◆ Exercise brief
Give again, word for word, each line below starting at the one that contains "#0f766e; stroke-width: 1.5" and ending at the one that contains "567,81 550,130 559,192".

◆ Source records

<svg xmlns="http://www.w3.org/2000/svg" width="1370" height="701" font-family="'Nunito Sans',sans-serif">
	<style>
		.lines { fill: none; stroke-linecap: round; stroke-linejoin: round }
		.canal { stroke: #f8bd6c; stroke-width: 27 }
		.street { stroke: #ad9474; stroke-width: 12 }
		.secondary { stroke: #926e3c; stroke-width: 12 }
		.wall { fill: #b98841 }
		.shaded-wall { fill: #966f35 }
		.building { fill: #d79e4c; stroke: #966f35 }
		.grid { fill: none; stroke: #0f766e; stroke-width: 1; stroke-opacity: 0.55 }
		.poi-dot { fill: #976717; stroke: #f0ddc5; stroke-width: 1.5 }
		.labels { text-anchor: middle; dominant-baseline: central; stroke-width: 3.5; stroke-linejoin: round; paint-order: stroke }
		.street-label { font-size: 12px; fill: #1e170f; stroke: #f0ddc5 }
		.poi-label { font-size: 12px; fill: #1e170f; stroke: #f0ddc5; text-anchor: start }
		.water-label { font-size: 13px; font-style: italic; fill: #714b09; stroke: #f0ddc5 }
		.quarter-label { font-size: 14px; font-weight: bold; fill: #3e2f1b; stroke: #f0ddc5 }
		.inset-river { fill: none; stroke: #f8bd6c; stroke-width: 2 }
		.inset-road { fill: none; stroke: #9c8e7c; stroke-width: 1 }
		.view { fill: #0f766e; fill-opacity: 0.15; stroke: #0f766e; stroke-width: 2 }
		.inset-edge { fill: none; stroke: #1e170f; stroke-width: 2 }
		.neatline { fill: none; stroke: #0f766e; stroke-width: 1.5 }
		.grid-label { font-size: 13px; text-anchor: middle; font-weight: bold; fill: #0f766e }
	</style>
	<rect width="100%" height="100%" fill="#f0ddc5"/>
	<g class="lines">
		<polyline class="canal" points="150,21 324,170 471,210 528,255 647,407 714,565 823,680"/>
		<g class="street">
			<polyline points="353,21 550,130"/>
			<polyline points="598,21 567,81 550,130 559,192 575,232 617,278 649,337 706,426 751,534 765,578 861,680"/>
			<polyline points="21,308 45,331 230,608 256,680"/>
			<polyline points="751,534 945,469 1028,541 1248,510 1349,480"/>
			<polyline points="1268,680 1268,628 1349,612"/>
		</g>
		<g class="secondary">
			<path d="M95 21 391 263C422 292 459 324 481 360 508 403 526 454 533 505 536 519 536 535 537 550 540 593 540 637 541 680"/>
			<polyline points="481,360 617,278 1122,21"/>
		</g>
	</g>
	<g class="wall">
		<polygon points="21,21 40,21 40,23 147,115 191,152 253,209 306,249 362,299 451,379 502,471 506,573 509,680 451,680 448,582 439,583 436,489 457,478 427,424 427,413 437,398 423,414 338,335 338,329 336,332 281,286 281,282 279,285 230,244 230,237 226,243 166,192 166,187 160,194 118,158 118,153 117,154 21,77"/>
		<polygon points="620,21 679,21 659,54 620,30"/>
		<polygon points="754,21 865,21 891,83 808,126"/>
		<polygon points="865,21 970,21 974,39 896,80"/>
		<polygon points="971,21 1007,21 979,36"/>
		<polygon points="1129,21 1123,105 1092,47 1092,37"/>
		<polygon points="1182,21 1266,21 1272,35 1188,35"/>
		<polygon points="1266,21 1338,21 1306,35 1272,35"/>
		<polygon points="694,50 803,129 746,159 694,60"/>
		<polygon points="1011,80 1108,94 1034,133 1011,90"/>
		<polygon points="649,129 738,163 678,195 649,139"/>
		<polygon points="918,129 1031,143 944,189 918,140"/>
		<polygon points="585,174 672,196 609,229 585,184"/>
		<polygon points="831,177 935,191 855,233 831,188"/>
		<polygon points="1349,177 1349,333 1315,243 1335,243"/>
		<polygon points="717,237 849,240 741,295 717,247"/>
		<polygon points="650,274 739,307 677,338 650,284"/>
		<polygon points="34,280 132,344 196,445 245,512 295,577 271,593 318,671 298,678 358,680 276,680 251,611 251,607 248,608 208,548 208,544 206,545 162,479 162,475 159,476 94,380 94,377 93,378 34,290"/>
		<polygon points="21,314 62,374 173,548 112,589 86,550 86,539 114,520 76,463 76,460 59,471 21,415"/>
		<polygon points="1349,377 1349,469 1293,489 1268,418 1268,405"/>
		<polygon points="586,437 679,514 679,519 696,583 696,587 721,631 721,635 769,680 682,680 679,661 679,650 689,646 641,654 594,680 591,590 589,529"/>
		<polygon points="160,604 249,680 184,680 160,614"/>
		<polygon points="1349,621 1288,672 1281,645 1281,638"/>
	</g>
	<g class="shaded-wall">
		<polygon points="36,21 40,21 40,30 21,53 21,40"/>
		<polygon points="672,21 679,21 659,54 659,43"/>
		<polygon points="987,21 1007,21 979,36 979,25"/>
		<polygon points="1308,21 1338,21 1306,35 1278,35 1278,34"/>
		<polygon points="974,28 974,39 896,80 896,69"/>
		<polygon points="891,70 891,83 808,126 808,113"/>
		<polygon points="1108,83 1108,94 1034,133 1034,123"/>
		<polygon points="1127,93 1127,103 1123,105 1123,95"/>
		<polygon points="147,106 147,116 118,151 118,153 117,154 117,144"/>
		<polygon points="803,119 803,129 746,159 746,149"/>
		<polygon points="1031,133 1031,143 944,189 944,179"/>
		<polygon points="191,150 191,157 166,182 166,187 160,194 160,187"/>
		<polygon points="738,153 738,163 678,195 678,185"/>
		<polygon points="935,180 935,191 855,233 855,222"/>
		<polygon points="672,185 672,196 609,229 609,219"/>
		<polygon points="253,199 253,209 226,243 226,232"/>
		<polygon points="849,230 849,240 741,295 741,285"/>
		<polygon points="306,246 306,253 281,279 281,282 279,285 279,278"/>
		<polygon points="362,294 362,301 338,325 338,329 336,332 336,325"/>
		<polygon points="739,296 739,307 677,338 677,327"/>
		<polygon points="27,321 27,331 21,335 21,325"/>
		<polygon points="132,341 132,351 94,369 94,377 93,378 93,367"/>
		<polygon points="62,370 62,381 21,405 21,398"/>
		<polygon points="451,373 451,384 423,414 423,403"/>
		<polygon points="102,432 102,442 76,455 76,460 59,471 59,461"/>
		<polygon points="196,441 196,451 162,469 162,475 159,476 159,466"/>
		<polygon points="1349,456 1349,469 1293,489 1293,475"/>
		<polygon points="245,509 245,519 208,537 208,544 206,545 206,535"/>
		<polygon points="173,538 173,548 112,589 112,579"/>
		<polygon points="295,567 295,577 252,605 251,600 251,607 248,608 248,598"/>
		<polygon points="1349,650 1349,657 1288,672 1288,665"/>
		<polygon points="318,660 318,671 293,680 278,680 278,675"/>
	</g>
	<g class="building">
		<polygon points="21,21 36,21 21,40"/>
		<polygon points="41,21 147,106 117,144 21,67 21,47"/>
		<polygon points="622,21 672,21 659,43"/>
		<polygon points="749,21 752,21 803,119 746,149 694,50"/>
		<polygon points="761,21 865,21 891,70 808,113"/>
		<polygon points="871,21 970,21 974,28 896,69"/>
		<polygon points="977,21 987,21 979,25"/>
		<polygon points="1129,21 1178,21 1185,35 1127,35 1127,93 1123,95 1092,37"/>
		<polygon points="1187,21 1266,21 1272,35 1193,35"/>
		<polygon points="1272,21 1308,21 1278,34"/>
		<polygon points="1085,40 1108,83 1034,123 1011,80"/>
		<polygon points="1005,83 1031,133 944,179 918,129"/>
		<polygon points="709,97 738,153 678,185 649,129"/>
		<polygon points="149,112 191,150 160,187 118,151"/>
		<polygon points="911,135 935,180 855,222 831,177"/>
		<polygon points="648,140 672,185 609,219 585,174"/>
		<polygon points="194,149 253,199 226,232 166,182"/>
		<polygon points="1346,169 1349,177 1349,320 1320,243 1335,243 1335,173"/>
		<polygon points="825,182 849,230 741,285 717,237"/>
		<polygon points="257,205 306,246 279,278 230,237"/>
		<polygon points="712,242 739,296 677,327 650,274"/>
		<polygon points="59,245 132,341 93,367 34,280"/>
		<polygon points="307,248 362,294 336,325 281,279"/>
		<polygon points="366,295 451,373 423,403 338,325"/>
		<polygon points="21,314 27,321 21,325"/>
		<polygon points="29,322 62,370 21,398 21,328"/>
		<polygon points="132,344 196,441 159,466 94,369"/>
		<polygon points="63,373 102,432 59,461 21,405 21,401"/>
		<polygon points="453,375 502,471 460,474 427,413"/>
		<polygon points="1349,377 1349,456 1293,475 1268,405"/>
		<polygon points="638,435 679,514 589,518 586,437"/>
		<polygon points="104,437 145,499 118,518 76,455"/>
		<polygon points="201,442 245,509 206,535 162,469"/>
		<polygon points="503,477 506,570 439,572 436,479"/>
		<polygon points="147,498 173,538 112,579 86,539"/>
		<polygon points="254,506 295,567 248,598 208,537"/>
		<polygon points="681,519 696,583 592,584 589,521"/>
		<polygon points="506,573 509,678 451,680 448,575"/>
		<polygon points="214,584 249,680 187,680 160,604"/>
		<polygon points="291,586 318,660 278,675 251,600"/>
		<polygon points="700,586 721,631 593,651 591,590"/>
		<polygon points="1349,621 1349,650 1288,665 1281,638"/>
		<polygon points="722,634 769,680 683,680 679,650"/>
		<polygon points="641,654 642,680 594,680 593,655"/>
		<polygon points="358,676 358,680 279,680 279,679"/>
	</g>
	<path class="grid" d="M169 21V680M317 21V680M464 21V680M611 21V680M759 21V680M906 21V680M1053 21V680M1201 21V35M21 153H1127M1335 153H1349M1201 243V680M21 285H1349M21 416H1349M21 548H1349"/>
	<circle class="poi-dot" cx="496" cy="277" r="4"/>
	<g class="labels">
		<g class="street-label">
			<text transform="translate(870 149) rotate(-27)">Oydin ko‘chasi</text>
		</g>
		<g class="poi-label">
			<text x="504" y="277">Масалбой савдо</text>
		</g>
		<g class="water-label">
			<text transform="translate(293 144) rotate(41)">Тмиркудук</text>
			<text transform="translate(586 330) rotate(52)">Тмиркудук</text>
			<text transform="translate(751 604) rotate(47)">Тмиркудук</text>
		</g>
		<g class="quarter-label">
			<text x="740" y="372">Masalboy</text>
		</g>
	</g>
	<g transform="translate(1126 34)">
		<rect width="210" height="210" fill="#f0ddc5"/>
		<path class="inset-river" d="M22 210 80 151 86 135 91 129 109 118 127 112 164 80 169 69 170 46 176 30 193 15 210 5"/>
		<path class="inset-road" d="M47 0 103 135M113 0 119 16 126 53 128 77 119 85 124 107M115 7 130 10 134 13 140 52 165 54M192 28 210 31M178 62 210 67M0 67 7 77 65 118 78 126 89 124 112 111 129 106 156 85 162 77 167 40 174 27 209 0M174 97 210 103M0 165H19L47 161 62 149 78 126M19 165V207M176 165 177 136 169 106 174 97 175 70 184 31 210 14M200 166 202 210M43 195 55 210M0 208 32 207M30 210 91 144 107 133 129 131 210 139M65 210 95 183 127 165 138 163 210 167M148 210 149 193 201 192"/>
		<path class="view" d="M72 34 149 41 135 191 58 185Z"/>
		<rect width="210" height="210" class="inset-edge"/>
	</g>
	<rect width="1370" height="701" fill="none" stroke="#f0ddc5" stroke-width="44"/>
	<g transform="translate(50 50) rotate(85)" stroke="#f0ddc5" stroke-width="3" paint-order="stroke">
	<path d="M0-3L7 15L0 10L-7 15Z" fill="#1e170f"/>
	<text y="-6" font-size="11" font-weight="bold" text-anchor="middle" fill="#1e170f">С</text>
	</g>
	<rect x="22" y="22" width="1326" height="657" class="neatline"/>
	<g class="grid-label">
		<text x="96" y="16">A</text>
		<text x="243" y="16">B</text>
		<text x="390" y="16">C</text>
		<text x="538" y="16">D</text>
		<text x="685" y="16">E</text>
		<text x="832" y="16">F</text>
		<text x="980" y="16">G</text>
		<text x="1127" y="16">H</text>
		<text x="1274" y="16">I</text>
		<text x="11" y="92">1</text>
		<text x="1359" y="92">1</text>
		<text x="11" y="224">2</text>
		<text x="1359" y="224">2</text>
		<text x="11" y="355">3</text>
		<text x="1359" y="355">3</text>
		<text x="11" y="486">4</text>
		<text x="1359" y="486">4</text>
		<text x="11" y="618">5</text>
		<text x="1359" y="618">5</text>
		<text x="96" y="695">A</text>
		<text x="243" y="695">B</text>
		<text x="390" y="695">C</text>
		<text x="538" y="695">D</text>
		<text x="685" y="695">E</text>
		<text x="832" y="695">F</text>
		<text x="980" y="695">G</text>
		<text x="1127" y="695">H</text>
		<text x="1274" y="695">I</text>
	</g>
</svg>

◆ Response to this exercise
		.neatline { fill: none; stroke: #0f766e; stroke-width: 1.5 }
		.grid-label { font-size: 13px; text-anchor: middle; font-weight: bold; fill: #0f766e }
	</style>
	<rect width="100%" height="100%" fill="#f0ddc5"/>
	<g class="lines">
		<polyline class="canal" points="150,21 324,170 471,210 528,255 647,407 714,565 823,680"/>
		<g class="street">
			<polyline points="353,21 550,130"/>
			<polyline points="598,21 567,81 550,130 559,192 575,232 617,278 649,337 706,426 751,534 765,578 861,680"/>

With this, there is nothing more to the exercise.